Top of Supplied entries

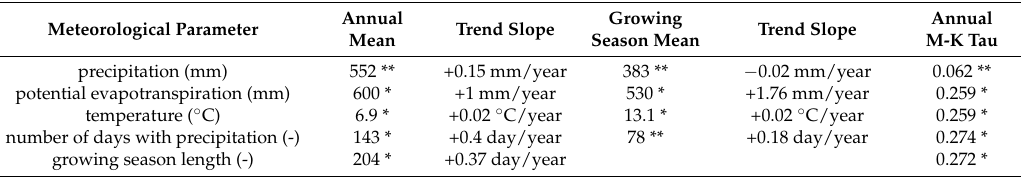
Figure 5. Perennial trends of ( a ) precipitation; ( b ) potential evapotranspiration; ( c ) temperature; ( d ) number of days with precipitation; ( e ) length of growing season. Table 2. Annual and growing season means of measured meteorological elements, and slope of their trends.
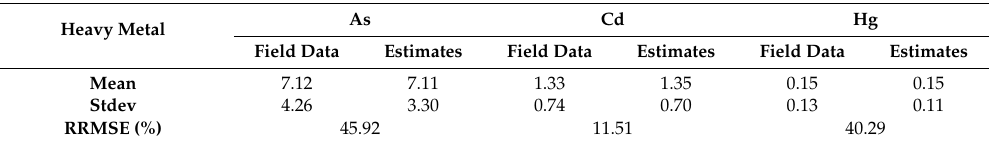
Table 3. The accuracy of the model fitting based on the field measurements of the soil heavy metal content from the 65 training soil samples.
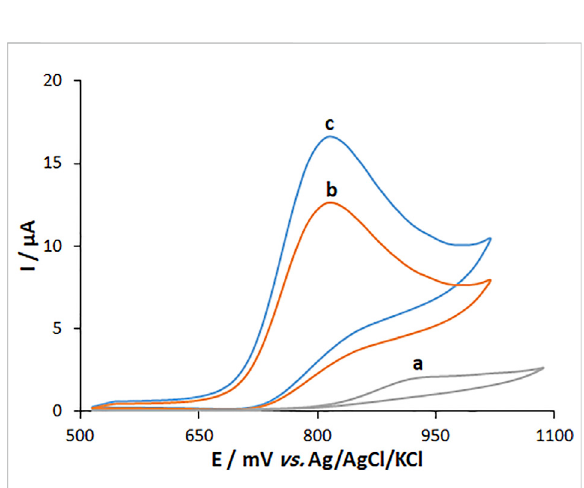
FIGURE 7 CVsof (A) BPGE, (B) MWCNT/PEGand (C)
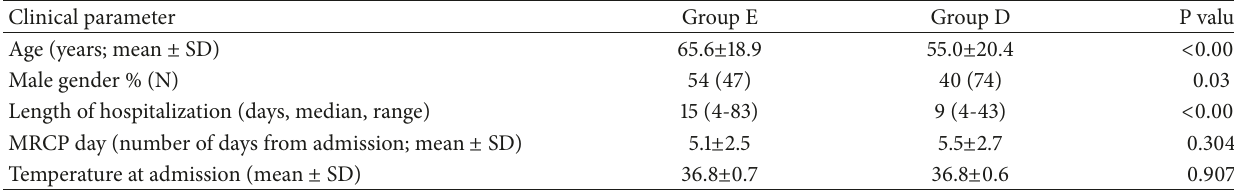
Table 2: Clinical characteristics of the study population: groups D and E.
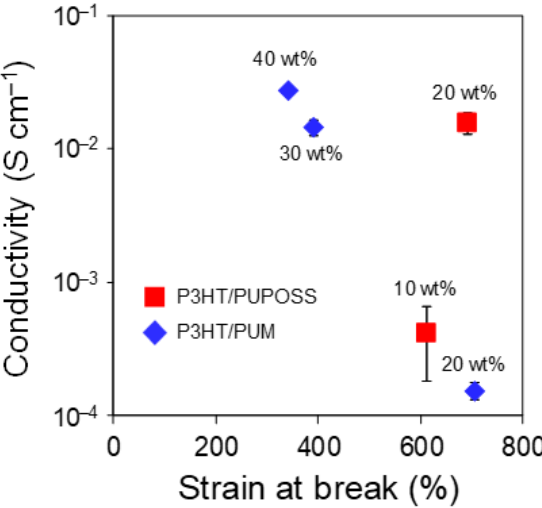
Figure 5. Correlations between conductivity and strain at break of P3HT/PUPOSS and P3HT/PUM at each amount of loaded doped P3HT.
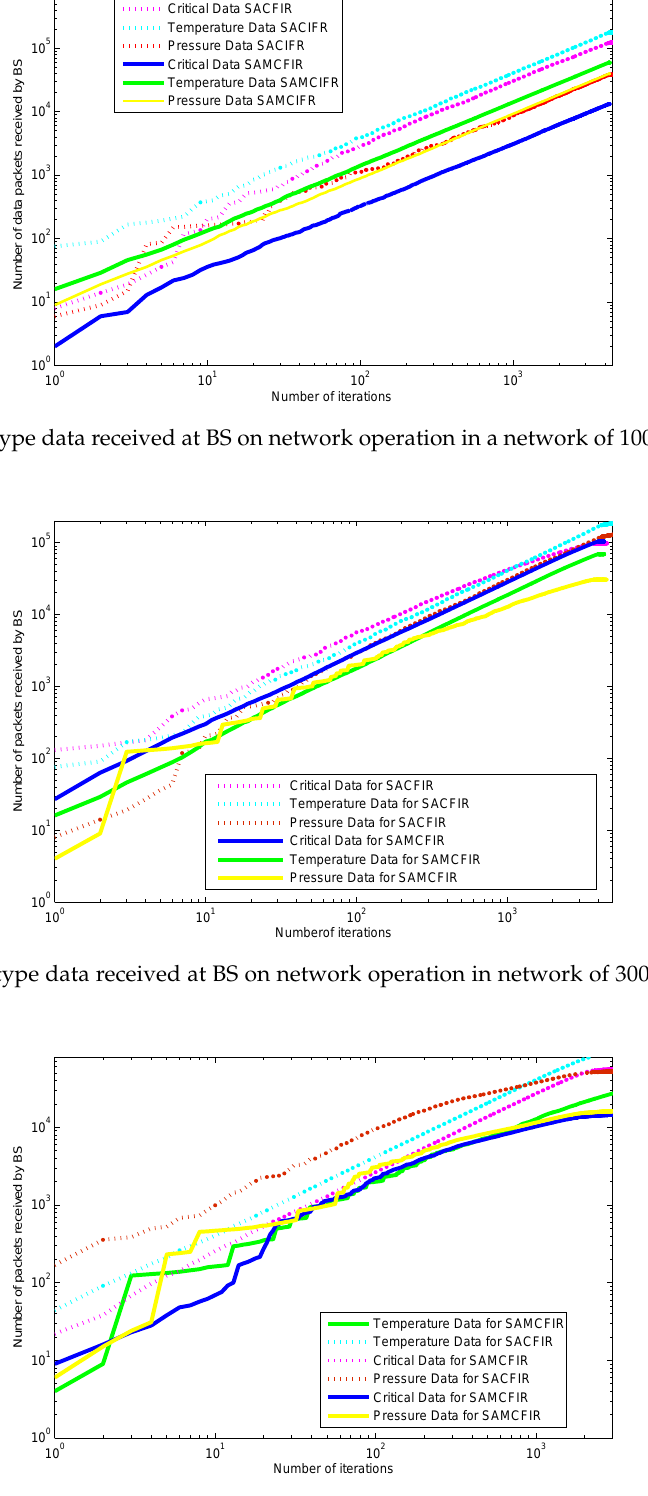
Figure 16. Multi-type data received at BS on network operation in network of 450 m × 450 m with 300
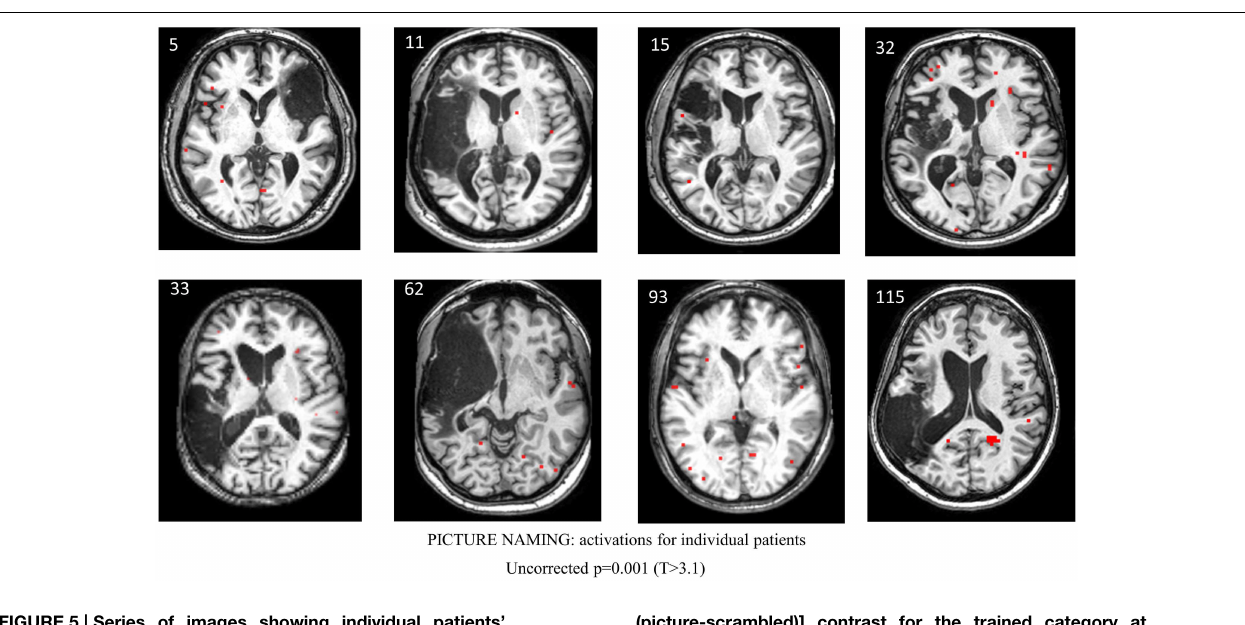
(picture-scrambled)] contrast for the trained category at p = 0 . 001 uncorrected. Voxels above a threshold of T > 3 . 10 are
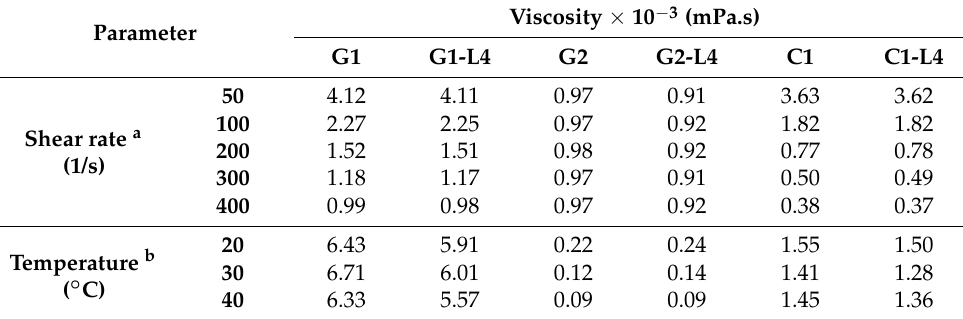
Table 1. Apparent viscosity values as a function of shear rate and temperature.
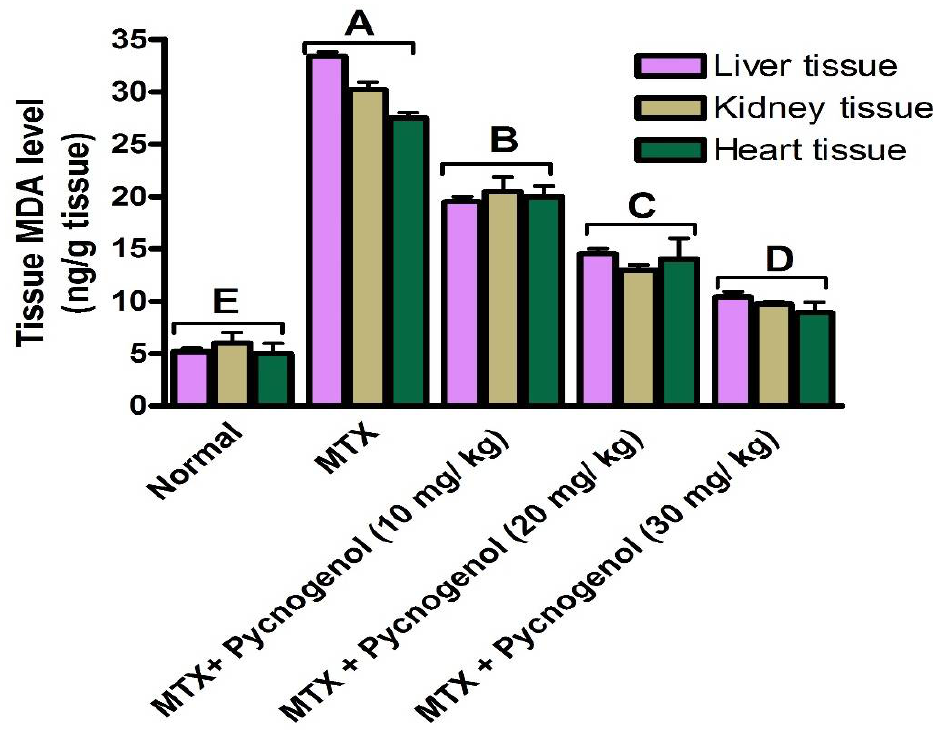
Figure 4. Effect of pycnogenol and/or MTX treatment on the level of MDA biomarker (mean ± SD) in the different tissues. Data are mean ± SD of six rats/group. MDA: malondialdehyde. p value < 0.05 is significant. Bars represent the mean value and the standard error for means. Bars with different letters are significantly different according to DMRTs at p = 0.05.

Bottom of Supplied entries

### Exercise requirements
Wherever a picture appears, omit it; copy the rest of the data exactly.

### Reply
Figure 5. Perennial trends of ( a ) precipitation; ( b ) potential evapotranspiration; ( c ) temperature; ( d ) number of days with precipitation; ( e ) length of growing season. Table 2. Annual and growing season means of measured meteorological elements, and slope of their trends.
Table 3. The accuracy of the model fitting based on the field measurements of the soil heavy metal content from the 65 training soil samples.
FIGURE 7 CVsof (A) BPGE, (B) MWCNT/PEGand (C)
Table 2: Clinical characteristics of the study population: groups D and E.
Figure 5. Correlations between conductivity and strain at break of P3HT/PUPOSS and P3HT/PUM at each amount of loaded doped P3HT.
Figure 16. Multi-type data received at BS on network operation in network of 450 m × 450 m with 300
(picture-scrambled)] contrast for the trained category at p = 0 . 001 uncorrected. Voxels above a threshold of T > 3 . 10 are
Table 1. Apparent viscosity values as a function of shear rate and temperature.
Figure 4. Effect of pycnogenol and/or MTX treatment on the level of MDA biomarker (mean ± SD) in the different tissues. Data are mean ± SD of six rats/group. MDA: malondialdehyde. p value < 0.05 is significant. Bars represent the mean value and the standard error for means. Bars with different letters are significantly different according to DMRTs at p = 0.05.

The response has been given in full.